I'm sure I am not alone. No one likes to fail, but not everyone is as easily deterred from acting on something as I am. Rarely will I attempt something unless I am fairly certain that I will succeed. The mere potential of failure is enough to keep me from pursuing things I actually want.
Sure, the things I do try often do turn out near perfect, but I likely could've told you that before I even tried. I rarely surprise myself because I am so safe with my choices/actions, and that is no way to live.
I need balance. I need to try things that I am likely to fail at because that is the only chance I have to feel the thrilling side of success.
And I need to see that being told "no" or falling flat on my face really isn't as bad as I thought it was.
Hence the email I just sent.
I asked for a raise during a global economic crisis...

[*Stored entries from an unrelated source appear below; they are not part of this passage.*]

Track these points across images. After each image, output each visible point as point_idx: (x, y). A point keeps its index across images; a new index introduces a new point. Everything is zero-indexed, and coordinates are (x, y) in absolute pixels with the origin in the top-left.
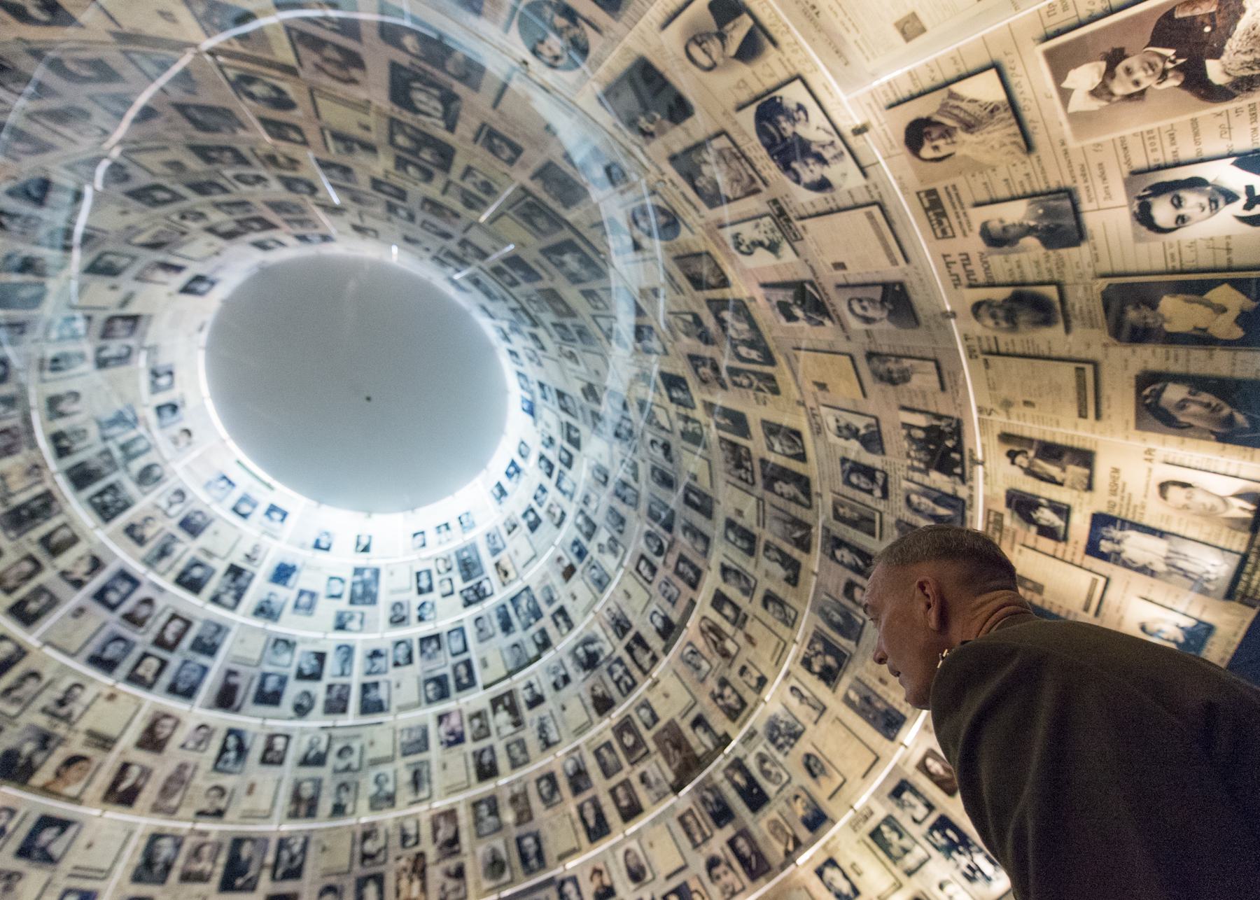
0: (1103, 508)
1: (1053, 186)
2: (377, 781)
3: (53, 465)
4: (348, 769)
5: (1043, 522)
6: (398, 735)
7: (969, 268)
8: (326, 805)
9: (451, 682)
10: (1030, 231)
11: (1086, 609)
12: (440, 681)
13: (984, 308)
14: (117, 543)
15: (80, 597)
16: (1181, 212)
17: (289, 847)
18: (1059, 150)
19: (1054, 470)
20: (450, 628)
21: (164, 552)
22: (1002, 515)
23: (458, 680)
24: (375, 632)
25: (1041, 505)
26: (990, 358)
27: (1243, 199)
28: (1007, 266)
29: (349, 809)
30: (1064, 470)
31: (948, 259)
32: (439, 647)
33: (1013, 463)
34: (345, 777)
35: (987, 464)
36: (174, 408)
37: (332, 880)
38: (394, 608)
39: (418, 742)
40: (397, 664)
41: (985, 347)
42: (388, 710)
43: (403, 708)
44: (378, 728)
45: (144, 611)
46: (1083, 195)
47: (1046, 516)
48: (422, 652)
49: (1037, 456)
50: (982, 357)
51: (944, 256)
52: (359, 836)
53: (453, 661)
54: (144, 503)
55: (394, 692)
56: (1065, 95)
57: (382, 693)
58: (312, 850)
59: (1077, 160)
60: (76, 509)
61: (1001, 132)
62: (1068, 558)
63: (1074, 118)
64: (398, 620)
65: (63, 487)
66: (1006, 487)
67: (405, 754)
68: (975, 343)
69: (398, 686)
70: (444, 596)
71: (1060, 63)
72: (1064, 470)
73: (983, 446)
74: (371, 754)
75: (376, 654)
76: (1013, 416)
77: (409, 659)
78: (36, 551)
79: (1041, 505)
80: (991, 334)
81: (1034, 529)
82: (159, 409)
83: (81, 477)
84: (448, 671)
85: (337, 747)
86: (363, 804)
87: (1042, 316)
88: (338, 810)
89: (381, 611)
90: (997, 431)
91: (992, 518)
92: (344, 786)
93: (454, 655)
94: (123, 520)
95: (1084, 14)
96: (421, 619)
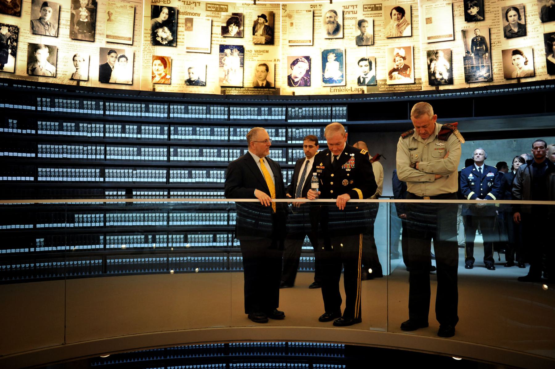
0: (246, 48)
1: (375, 42)
5: (230, 28)
7: (351, 13)
10: (363, 34)
11: (187, 48)
13: (335, 15)
16: (363, 66)
18: (386, 44)
19: (260, 31)
22: (227, 10)
25: (239, 27)
26: (312, 12)
27: (365, 77)
28: (351, 25)
30: (261, 35)
31: (355, 7)
33: (259, 17)
35: (254, 6)
41: (316, 12)
46: (371, 47)
47: (234, 30)
49: (266, 26)
50: (312, 10)
51: (356, 6)
56: (400, 48)
59: (382, 48)
61: (395, 33)
62: (213, 39)
63: (393, 49)
66: (244, 13)
68: (318, 7)
71: (407, 49)
72: (261, 35)
73: (265, 5)
76: (284, 18)
79: (239, 27)
80: (323, 15)
81: (225, 25)
87: (331, 32)
90: (275, 11)
91: (223, 7)
95: (415, 55)
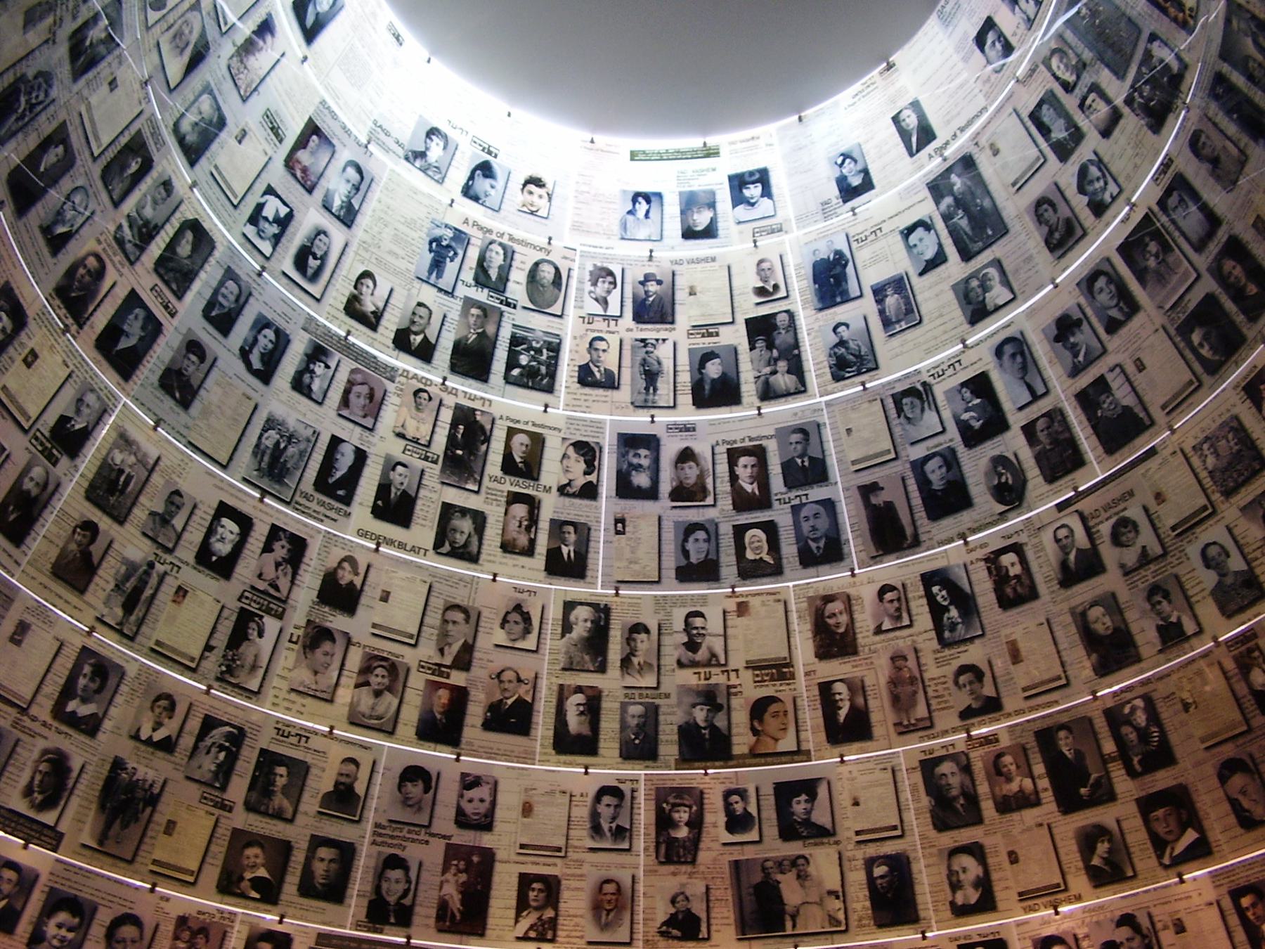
2: (1208, 562)
3: (435, 373)
4: (1145, 559)
6: (1196, 461)
8: (1145, 633)
9: (1229, 305)
12: (1207, 313)
14: (588, 409)
15: (607, 504)
17: (1128, 721)
20: (1158, 193)
21: (651, 376)
23: (1238, 295)
24: (1042, 292)
29: (1189, 627)
32: (1166, 248)
34: (1149, 575)
36: (485, 169)
37: (1228, 751)
38: (1040, 219)
39: (1237, 457)
40: (1113, 326)
42: (1153, 423)
43: (1175, 405)
44: (1152, 464)
45: (691, 472)
48: (1141, 276)
52: (1230, 665)
53: (1203, 261)
54: (570, 328)
55: (1139, 380)
57: (1122, 394)
58: (1165, 713)
60: (504, 403)
64: (1062, 238)
65: (465, 390)
67: (1228, 494)
69: (1140, 366)
70: (1106, 133)
74: (1168, 517)
75: (1065, 328)
77: (1133, 307)
78: (512, 485)
82: (468, 192)
83: (472, 360)
84: (1209, 285)
85: (1105, 529)
86: (1208, 611)
88: (1172, 636)
89: (1023, 241)
92: (1156, 592)
93: (1199, 247)
94: (566, 373)
96: (1099, 208)
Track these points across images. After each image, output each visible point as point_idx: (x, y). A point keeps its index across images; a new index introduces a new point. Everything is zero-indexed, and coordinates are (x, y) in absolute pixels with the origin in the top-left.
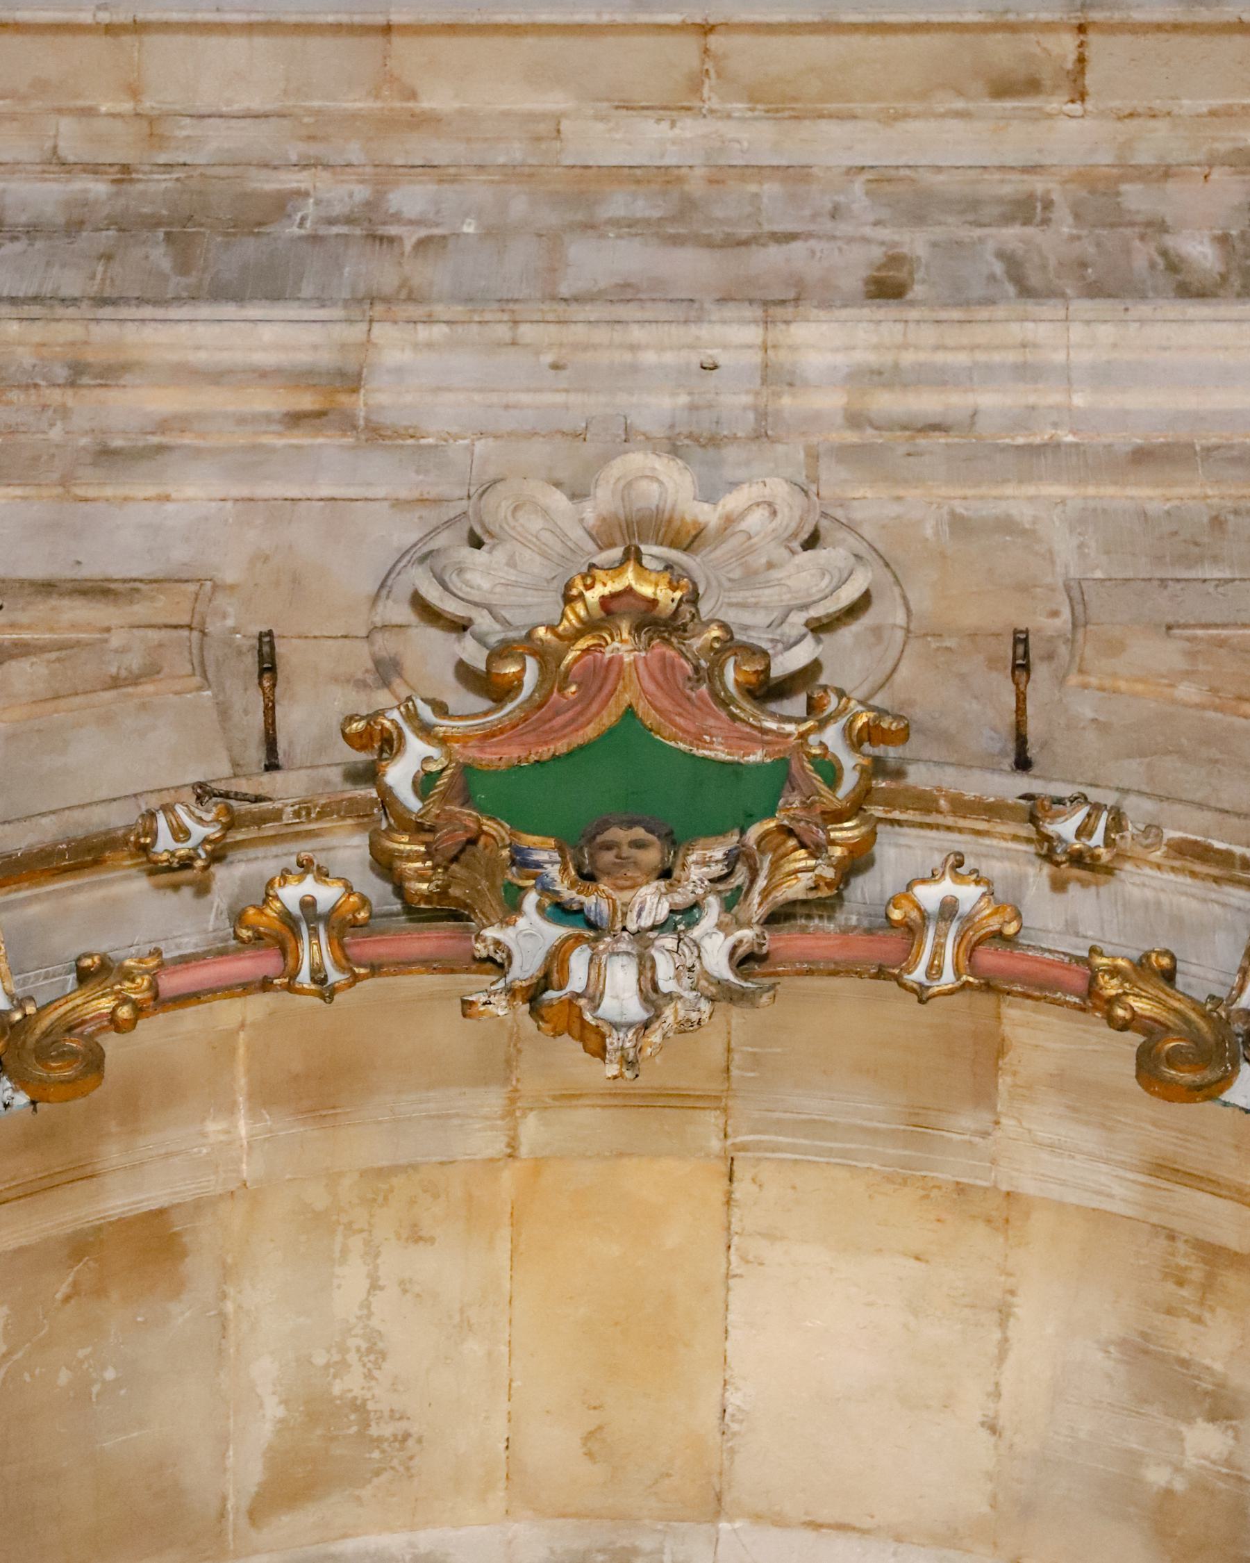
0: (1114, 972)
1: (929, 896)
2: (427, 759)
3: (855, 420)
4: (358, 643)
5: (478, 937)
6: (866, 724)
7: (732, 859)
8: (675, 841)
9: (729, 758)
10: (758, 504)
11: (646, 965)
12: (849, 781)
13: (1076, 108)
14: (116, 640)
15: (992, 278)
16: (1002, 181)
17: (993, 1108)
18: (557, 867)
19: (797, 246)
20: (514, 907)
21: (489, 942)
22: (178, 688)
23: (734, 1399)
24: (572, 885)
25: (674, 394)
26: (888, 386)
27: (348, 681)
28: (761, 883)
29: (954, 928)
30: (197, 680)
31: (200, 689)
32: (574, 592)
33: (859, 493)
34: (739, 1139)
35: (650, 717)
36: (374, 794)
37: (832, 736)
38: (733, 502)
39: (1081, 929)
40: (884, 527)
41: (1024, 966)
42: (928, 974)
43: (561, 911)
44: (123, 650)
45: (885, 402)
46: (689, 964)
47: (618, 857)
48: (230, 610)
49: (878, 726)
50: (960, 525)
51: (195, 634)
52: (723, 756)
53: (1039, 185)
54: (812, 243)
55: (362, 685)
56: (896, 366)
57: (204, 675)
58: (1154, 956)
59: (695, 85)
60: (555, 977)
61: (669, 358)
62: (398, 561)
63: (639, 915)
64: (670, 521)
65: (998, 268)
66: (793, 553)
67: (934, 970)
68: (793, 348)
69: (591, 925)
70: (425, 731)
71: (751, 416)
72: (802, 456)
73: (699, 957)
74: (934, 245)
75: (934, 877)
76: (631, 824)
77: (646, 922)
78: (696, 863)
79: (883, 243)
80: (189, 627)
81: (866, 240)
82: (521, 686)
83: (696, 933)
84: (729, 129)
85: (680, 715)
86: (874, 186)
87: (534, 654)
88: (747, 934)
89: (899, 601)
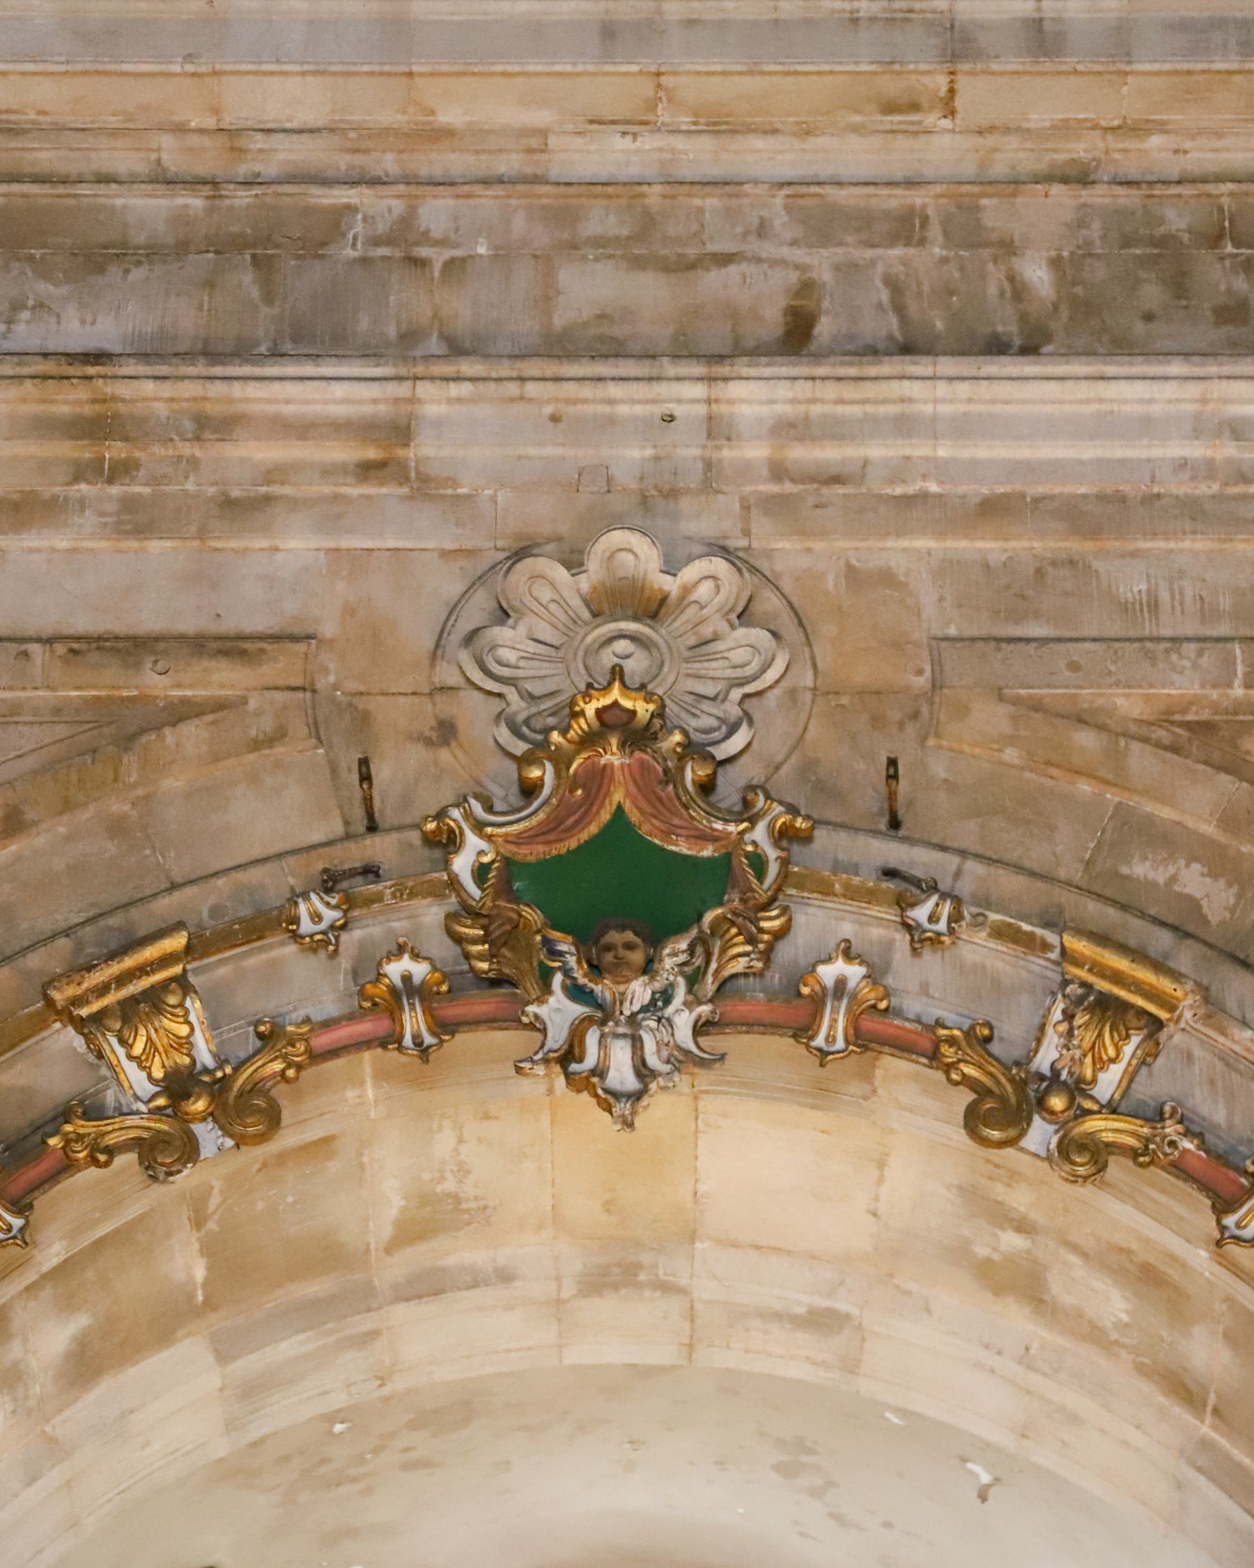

Now I got a stomach full of butterflies, and I'll probably jump every time I hear my phone ring or see a new message waiting in my inbox, but the reality is that I have been thinking about asking for a raise since September. Sometimes I try to convince myself and others that I don't pursue things I want to because I am procrastinating... but that is rarely the real reason. The job I am in is not the way a person builds a savings account. I make peanuts, and even with a raise, I'd still make peanuts. I'm sure I'll live my entire life making peanuts... there's not a lot of money in helping "the least of these" and I am completely fine with it.
Peanuts... because I haven't said that word enough.
It's largely symbolic to me. It's about doing something I am afraid of well as reaffirming myself by refusing to belittle what I do.
We'll see what happens. For now, I'll keep repeating what Scotty (who will dive head-first into practically anything... I am so jealous!)reassured me with: "it never hurts to ask."